Included in the Barrel Brothers release from New York MC duo Skyzoo and Torae, ‘Memorabilia’ is a track that shows off its artistry within a broader mood of understated finesse, while never losing its essential power. Easily one of my favourite hip-hop songs of the past five years (I use that word intentionally as the music shows clear design, rather than the rustling up of effects) it's also a piece that could be played to those who question the status of hip-hop as music.
The melodic emphasis and classic song construction is what elevates ‘Memorabilia’ for me and makes it a song that stops you, if heard on the radio, or a playlist somewhere. Automatically you get it because it works on multiple levels, while also re-affirming conventions. (It’s also catchy, of course, with that tuneful refrain linking it with other hip-hop hits from earlier eras, even if the tone is much more subdued and refined: say 'Ante up' by M.O.P or ‘How High’ from Method Man/Redman).
Starting with that extraordinary subterranean bassline that sounds as if it has been treated made to sound as deep as possible, underwater almost; it’s an amazing sound, so resonant and intense. This foregrounding, in itself, upends conventions, it seems to me, in that 99% of the time a hip-hop song starts with the beat stating that this is what counts. Notice this, this beat as the structure the way this music is built. This meandering sound encourages us to listen differently; I appreciate that.
Philadelphia producer Antman Wonder – who has been working closely with DJ Premier, they worked on another track together on Barrel Brothers, 'Aura' - has released a series of really strong instrumental albums that are highly distinctive and reflect a new hip-hop aesthetic that is smart, constructed (I aim to return to them later, hopefully after an interview with him).
When listening to ‘Memorabilia’ you can hear the perfect structure via the way Antman Wonder introduces the elements at the same intervals that you would find in a jazz composition – at 30 seconds, 20 seconds later and then at 1 minute increases. But what I notice, and like, is the way he doesn’t just place them there – as if to say, hey check this out, or look at me – but rather makes them work together with great modesty and intelligence that reflects an acknowledgement of and respect for his predecessors, alongside a depth of knowledge of musical conventions.
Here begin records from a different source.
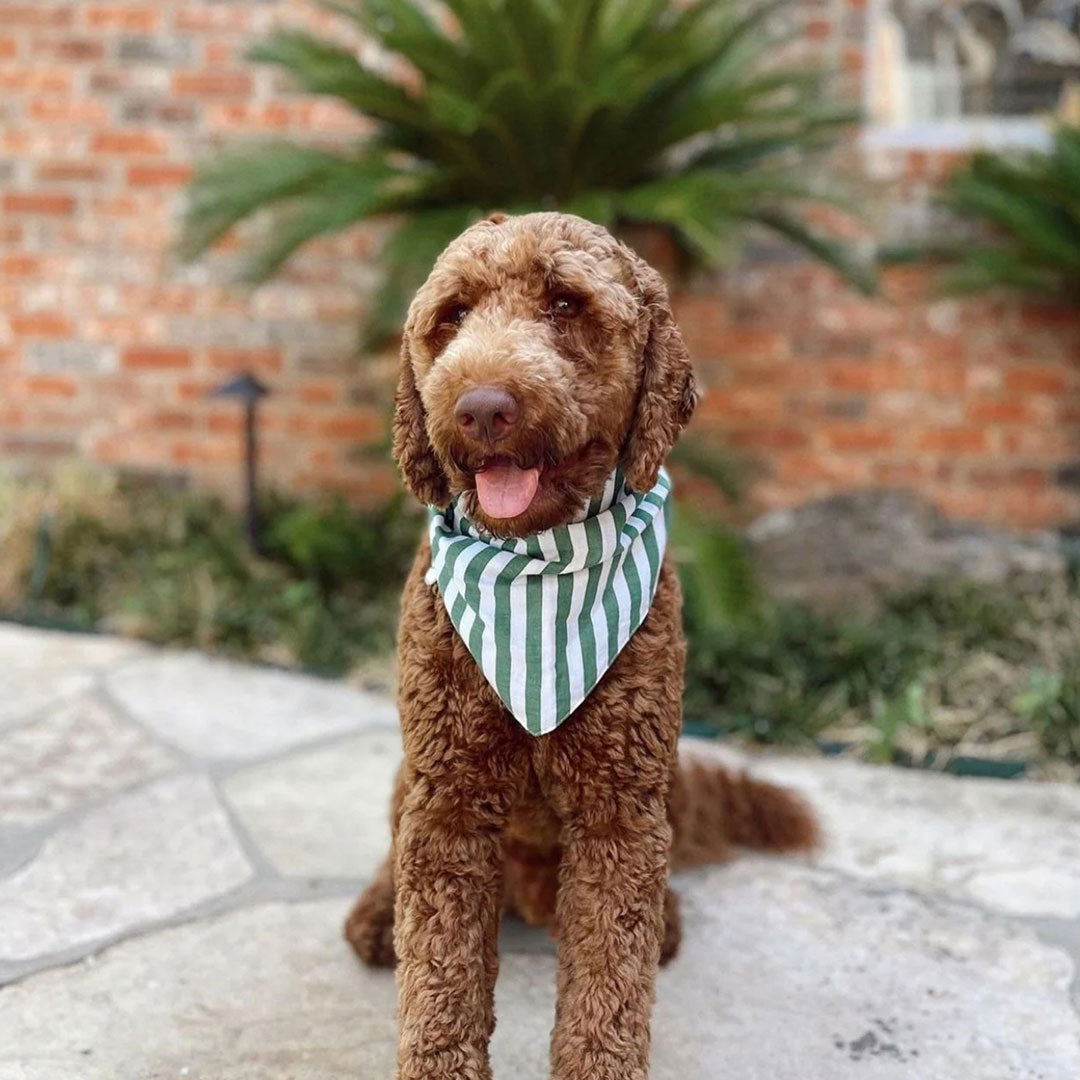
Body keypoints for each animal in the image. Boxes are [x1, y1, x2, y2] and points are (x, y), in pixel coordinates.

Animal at [345, 212, 816, 1080]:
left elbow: (609, 982)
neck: (537, 572)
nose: (481, 409)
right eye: (452, 316)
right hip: (412, 774)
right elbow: (439, 980)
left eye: (565, 303)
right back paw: (374, 914)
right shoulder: (448, 803)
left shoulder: (618, 812)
The bassline takes the centre, and the beat recedes as if it’s just another sample and a similar effect happens with the horns, ie they are placed there to provide emphasis of the other elements, but never overpower them. It reminded me of more elegant incarnations of Afrobeat, within the play with the tension of release and momentum.
Clearly the music is what first made me notice 'Memorabilia’ but it is not created in a way that draws attention away from the MCs, who present their case in an emphatic way that never becomes over-bearing, indeed there is a energy/synergy between them that makes it clear they are enjoying this moment.
When I looked at the lyrics I wasn’t sure if there was a deeper significance to the repeated refrain, so I asked a friend in the US to offer his take:
‘...jerseys in the rafters..." is another way of saying "retirement". It's a sports euphemism. At its core, the song is effectively Sky & Tor painting the picture of how their retirement from rapping will come about. It's also, however, their retelling of one of the subplots the TV show, The Wire.
'There's a third theme and that's Sky & Tor describing what goes through the mind of the most accomplished hustlers when they're considering retirement from their "street life", and transitioning into a quieter life. The third is an undercurrent of the entire Barrel Brothers album.'
'I thought it was literal, in that you put up jerseys on the walls of basketball players you respect?'
'You do, and it is. But neither Sky nor Tor ever played pro basketball.'
'But it’s as if they are similar to sportsmen?'
'Yes, rappers (especially NYers) regularly draw lines of parallel between playing basketball, rapping and hustling. All of it falls under the category of sport.'
Here's some info from the promo material that places the album in context:
The idea behind Barrel Brothers is what the people have asked and come to know the two wordsmiths for; pure lyricism. Skyzoo, known for his picturesque storytelling and jazz/orchestral background, and Torae, known for his gritty Coney Island depictions of life with a vintage but modern lyrical approach, have briefly put their normal forte’s to the side and crafted this album with one game plan in mind; lyrical exercise over hard hitting New York City soundscapes. The current resurgence of NYC hip hop is perfect grounds for two of its premier flag holders to continue doing what they never stopped doing in the first place; representing the city.
And it includes an extract from an interview with Skyzoo and Torae:
Have a look at this interview with IllWill from the UK and Torae, where he recalls how making the 2014 album followed a process where they would 'listen through beats, and bullshit and scroll through Instagram and talk about sports and in the midst of that make a record'.
Torae also says how he first came across Skyzoo after discovering a plastic bag full of discarded CDs after a show and how even though most of them ended up being thrown out the window, there was something about Skyzoo's music that kept him interested.